Call for testing: OpenSSH 8.0 - lelf
https://lists.mindrot.org/pipermail/openssh-unix-dev/2019-March/037672.html
======
segfaultbuserr
It includes an interesting comment on the scp vulnerability.

> This release contains mitigation for a weakness in the scp(1) tool and
> protocol (CVE-2019-6111) [...] _The scp protocol is outdated, inflexible and
> not readily fixed. We recommend the use of more modern protocols like sftp
> and rsync for file transfer instead._

I think it's the time to "alias scp=sftp". If the developers officially
believe that scp should be retired, let's do the switch. Both are parts of
OpenSSH and the commandline argument is almost identical.

Also, it has

> _ssh(1), sshd(8): Add experimental quantum-computing resistant key exchange
> method, based on a combination of Streamlined NTRU Prime 4591^761 and
> X25519._

This is big.
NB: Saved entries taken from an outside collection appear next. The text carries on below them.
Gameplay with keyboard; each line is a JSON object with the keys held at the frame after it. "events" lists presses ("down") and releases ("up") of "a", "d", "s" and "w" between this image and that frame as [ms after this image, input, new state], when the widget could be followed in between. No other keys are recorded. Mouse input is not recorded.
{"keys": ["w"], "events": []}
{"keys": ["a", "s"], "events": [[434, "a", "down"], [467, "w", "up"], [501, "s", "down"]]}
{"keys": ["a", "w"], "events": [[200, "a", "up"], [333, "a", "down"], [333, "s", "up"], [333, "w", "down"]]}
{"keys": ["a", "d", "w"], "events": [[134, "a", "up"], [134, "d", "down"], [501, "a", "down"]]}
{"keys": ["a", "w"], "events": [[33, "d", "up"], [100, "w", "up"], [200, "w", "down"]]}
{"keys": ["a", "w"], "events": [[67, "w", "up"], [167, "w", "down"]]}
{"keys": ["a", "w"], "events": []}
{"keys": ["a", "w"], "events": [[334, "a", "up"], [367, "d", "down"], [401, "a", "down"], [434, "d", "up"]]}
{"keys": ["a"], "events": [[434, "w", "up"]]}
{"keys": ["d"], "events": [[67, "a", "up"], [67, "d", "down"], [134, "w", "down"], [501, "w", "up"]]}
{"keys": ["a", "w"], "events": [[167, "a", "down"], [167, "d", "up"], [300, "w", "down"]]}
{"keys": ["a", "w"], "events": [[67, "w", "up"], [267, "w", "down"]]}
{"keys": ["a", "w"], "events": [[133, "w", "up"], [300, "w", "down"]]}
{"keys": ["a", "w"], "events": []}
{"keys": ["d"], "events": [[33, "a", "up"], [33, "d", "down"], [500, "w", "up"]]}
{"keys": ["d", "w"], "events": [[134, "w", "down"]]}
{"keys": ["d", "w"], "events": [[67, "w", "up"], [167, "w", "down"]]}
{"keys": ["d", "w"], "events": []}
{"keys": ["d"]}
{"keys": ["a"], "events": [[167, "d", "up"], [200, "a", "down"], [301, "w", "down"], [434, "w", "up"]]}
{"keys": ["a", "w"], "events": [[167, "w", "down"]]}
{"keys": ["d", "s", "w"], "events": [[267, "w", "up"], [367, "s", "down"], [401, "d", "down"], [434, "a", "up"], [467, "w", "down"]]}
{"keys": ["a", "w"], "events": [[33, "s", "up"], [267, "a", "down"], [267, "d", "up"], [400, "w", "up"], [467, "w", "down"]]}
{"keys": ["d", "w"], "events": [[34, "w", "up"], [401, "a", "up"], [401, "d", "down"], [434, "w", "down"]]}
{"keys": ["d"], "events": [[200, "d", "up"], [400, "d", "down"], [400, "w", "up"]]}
Together with XMSS signature, it means we already have a complete
suite of post-quantum cryptography (experimentally) deployed in OpenSSH! It
may be the first mass deployment of post-quantum cryptography in a major
protocol.

One month ago, I commented that the introduction of XMSS post-quantum
signature as "useless"
([https://news.ycombinator.com/item?id=19160739](https://news.ycombinator.com/item?id=19160739)),
as the decryption of key exchange is much more vulnerable than spoofing the
signature. But now NTRU+X25519 is deployed, great progress here!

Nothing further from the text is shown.